My Temporary Apartment


So, the company was nice enough to hook me up with a temporary apartment out in California while I wait for my stuff to arrive from NYC. I already have an apartment up in San Francisco, but I figure I may as well stay in the temp apartment until my bed arrives. I feel a little foolish paying rent in San Francisco this month, especially since I'm also paying my last month's rent on 3rd St. Now that I think about it, I'm paying rent on two apartments in July and I'm living in neither one of them.

I arrived at the temporary apartment last night and it's like a scene out of Disneyland. It's this gated community (they actually brag about that on the brochures) in Foster City on the bay. There are gates everywhere, actually. And you get a little clicker thing that opens the gates. Feels like a prison or something, but it is designed to keep other people out.
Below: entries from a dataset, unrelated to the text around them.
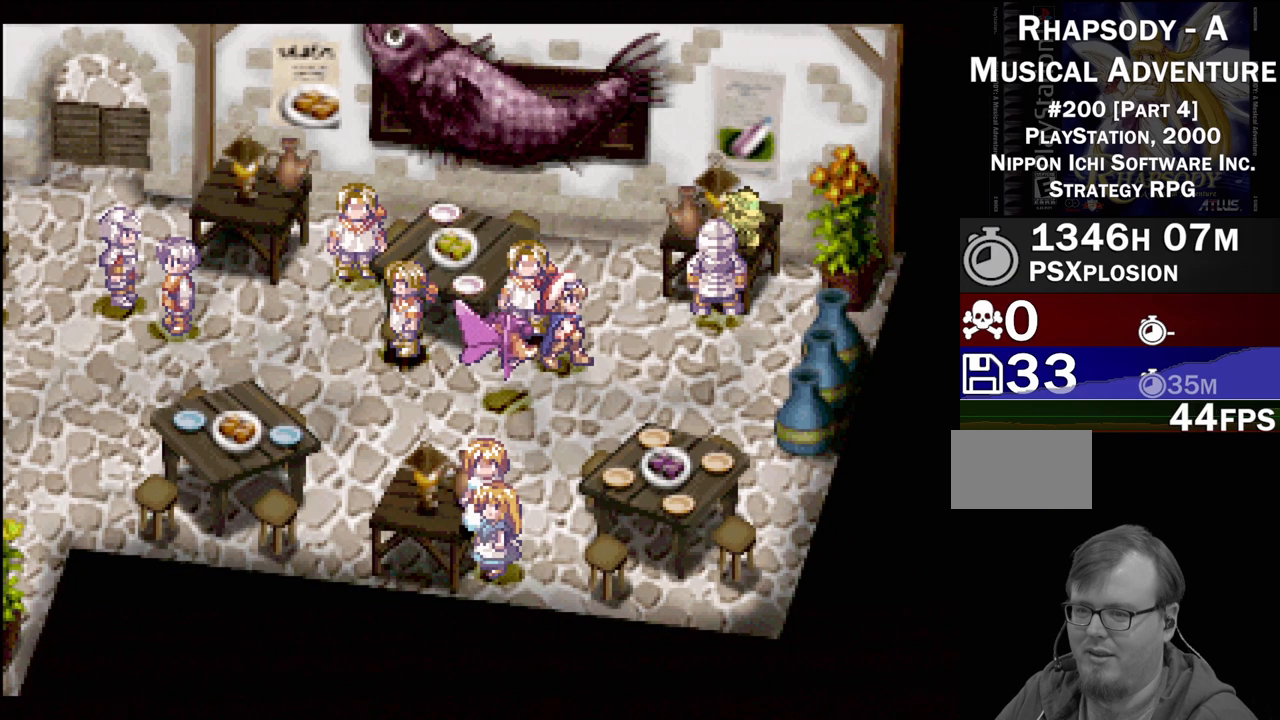
{"buttons": ["TRIANGLE", "DPAD_LEFT"], "events": [[150, "TRIANGLE", "up"], [183, "DPAD_RIGHT", "up"], [250, "DPAD_LEFT", "down"], [317, "DPAD_DOWN", "down"], [333, "TRIANGLE", "down"], [500, "DPAD_DOWN", "up"]]}
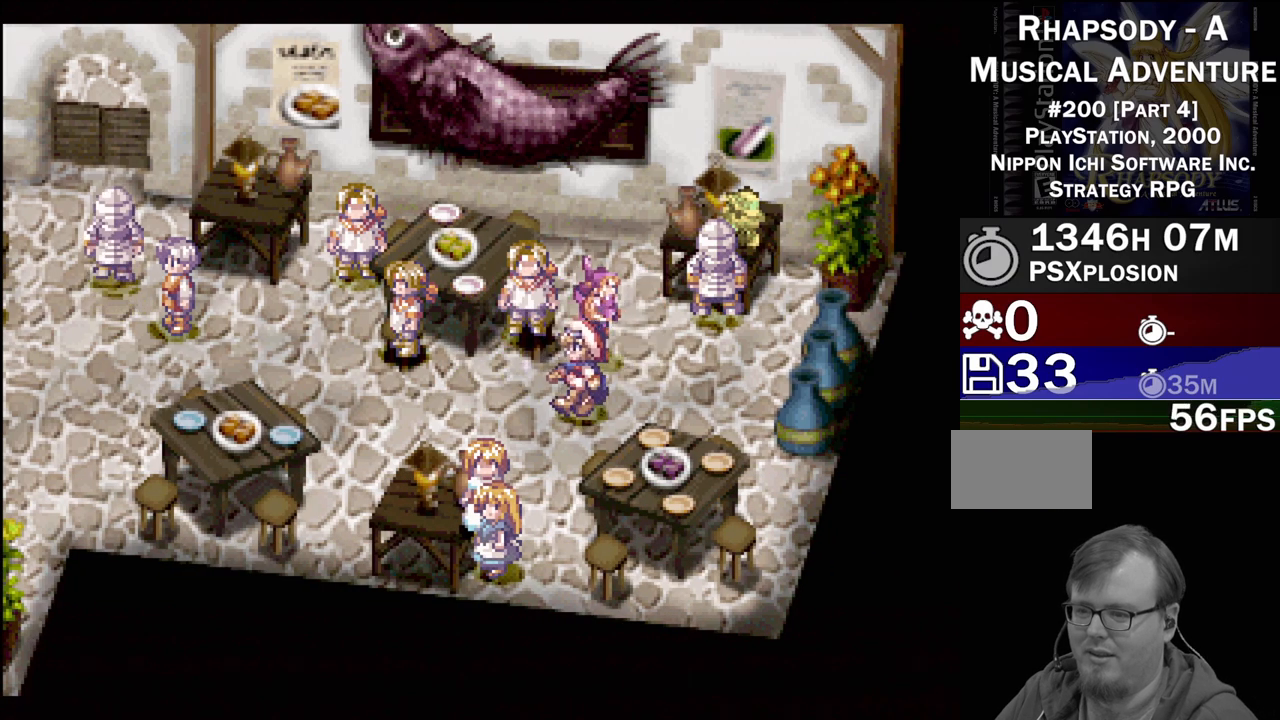
{"buttons": ["TRIANGLE", "DPAD_LEFT"], "events": [[17, "DPAD_DOWN", "down"], [150, "DPAD_DOWN", "up"], [200, "DPAD_UP", "down"], [250, "DPAD_UP", "up"], [350, "DPAD_UP", "down"], [483, "DPAD_UP", "up"]]}
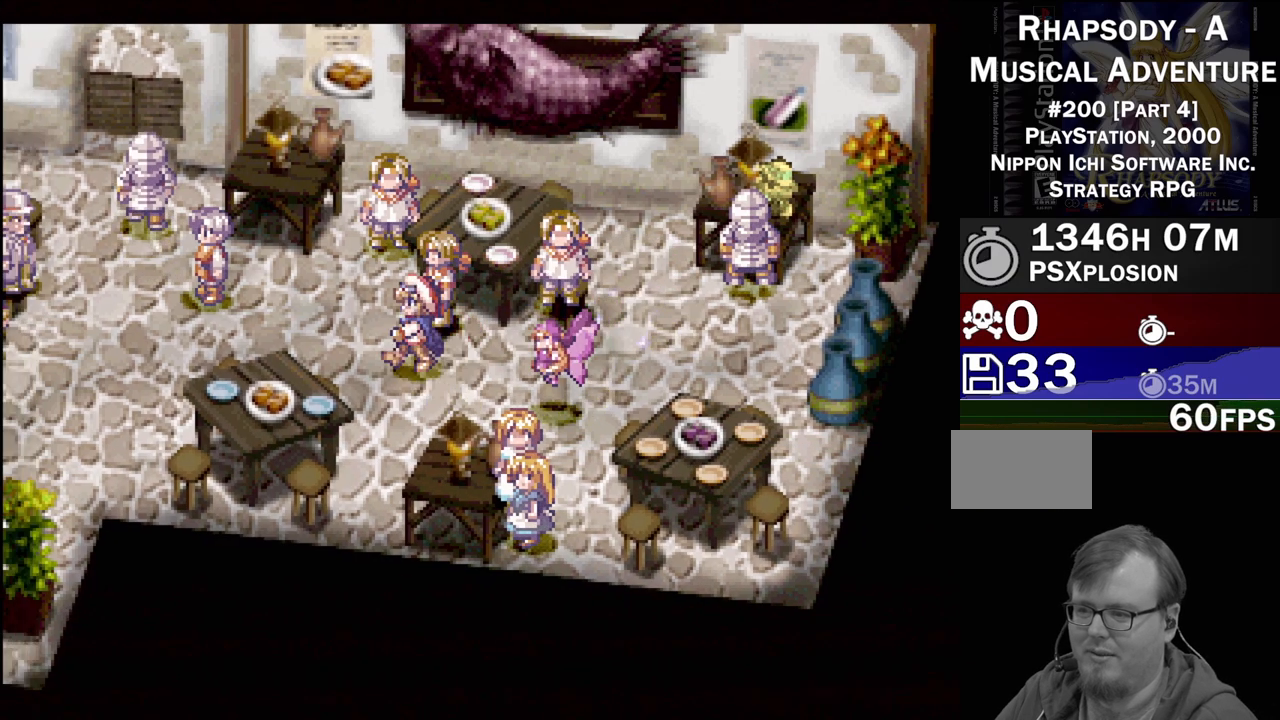
{"buttons": ["TRIANGLE", "DPAD_DOWN", "DPAD_RIGHT"], "events": [[17, "DPAD_DOWN", "down"], [67, "DPAD_LEFT", "up"], [67, "DPAD_RIGHT", "down"], [250, "DPAD_DOWN", "up"], [450, "DPAD_DOWN", "down"]]}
There is a Starbucks and a few other stores in the little community. But really, is community the right word? I suppose so, if community means "a group of people having ethnic or cultural or religious characteristics in common." Everyone there is white and well-off. Lots of nice gars in the garage. Ugh.

It is seeing environments like this gated village that make me really miss East 3rd St and Avenue D in Manhattan. I don't know -- I like people. Lots of different people everywhere. I don't like looking like my neighbors, or speaking the same language as everyone else. I like feeling like an outsider. I've never been any good at being an insider.

Now don't get me wrong -- I think that's it is very cool that they set me up with a comfortable temporary apartment. I'm very lucky to have the kind of support I do, and I definitely don't take it for granted. But what scares me is that there are people that choose to live like this. Is it really living? Are they really real? Are these the same people that back the war in Iraq and don't care if the U.S. does away with our freedoms, simply because they never considered exercising their freedoms in the first place?

Oh, and there is a T.V. in the apartment. Two of them, actually. But I couldn't bring myself to turn it on. Not even for Sportscenter.